WORK REQUEST
In the entries below, identify every line with the string "tron" and copy it.

INFORMATION SUPPLIED: Begin

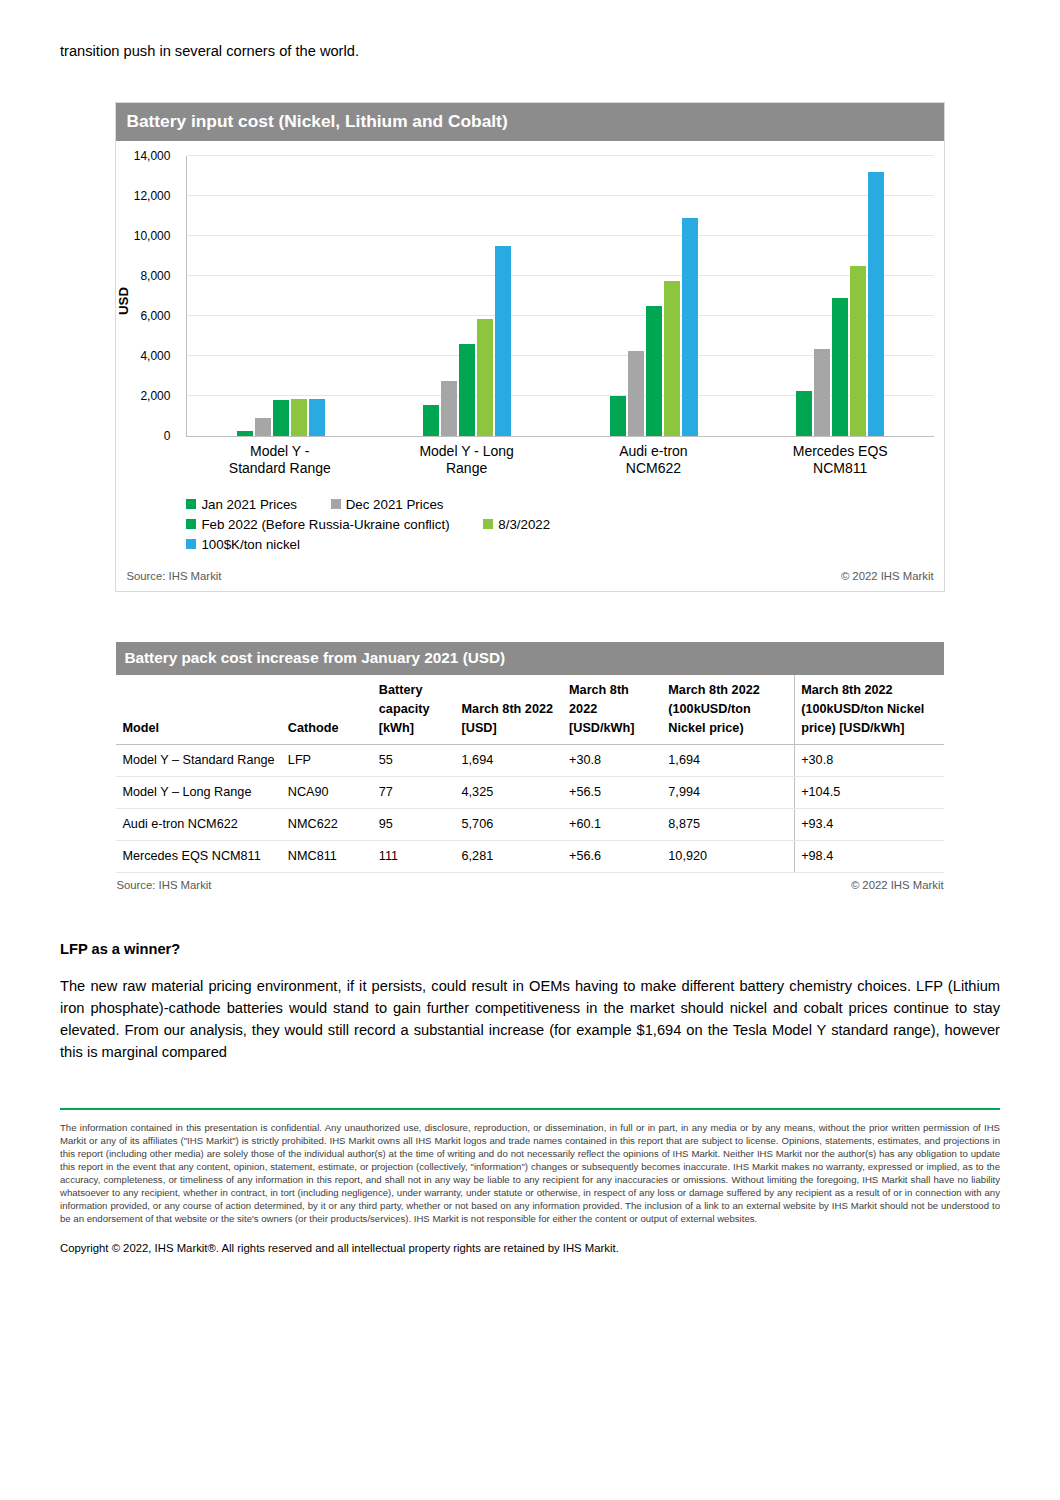transition push in several corners of the world.
Battery input cost (Nickel, Lithium and Cobalt)
USD
14,000 12,000 10,000 8,000 6,000 4,000 2,000 0
Model Y -
Standard Range
Model Y - Long
Range
Audi e-tron
NCM622
Mercedes EQS
NCM811
Jan 2021 Prices
Dec 2021 Prices
Feb 2022 (Before Russia-Ukraine conflict)
8/3/2022
100$K/ton nickel
Source: IHS Markit © 2022 IHS Markit
Battery pack cost increase from January 2021 (USD)
| Model | Cathode | Battery capacity [kWh] | March 8th 2022 [USD] | March 8th 2022 [USD/kWh] | March 8th 2022 (100kUSD/ton Nickel price) | March 8th 2022 (100kUSD/ton Nickel price) [USD/kWh] |
| --- | --- | --- | --- | --- | --- | --- |
| Model Y – Standard Range | LFP | 55 | 1,694 | +30.8 | 1,694 | +30.8 |
| Model Y – Long Range | NCA90 | 77 | 4,325 | +56.5 | 7,994 | +104.5 |
| Audi e-tron NCM622 | NMC622 | 95 | 5,706 | +60.1 | 8,875 | +93.4 |
| Mercedes EQS NCM811 | NMC811 | 111 | 6,281 | +56.6 | 10,920 | +98.4 |
Source: IHS Markit © 2022 IHS Markit
LFP as a winner?
The new raw material pricing environment, if it persists, could result in OEMs having to make different battery chemistry choices. LFP (Lithium iron phosphate)-cathode batteries would stand to gain further competitiveness in the market should nickel and cobalt prices continue to stay elevated. From our analysis, they would still record a substantial increase (for example $1,694 on the Tesla Model Y standard range), however this is marginal compared
The information contained in this presentation is confidential. Any unauthorized use, disclosure, reproduction, or dissemination, in full or in part, in any media or by any means, without the prior written permission of IHS Markit or any of its affiliates ("IHS Markit") is strictly prohibited. IHS Markit owns all IHS Markit logos and trade names contained in this report that are subject to license. Opinions, statements, estimates, and projections in this report (including other media) are solely those of the individual author(s) at the time of writing and do not necessarily reflect the opinions of IHS Markit. Neither IHS Markit nor the author(s) has any obligation to update this report in the event that any content, opinion, statement, estimate, or projection (collectively, "information") changes or subsequently becomes inaccurate. IHS Markit makes no warranty, expressed or implied, as to the accuracy, completeness, or timeliness of any information in this report, and shall not in any way be liable to any recipient for any inaccuracies or omissions. Without limiting the foregoing, IHS Markit shall have no liability whatsoever to any recipient, whether in contract, in tort (including negligence), under warranty, under statute or otherwise, in respect of any loss or damage suffered by any recipient as a result of or in connection with any information provided, or any course of action determined, by it or any third party, whether or not based on any information provided. The inclusion of a link to an external website by IHS Markit should not be understood to be an endorsement of that website or the site's owners (or their products/services). IHS Markit is not responsible for either the content or output of external websites.
Copyright © 2022, IHS Markit®. All rights reserved and all intellectual property rights are retained by IHS Markit.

INFORMATION SUPPLIED: End

RESULT
Audi e-tron
| Audi e-tron NCM622 | NMC622 | 95 | 5,706 | +60.1 | 8,875 | +93.4 |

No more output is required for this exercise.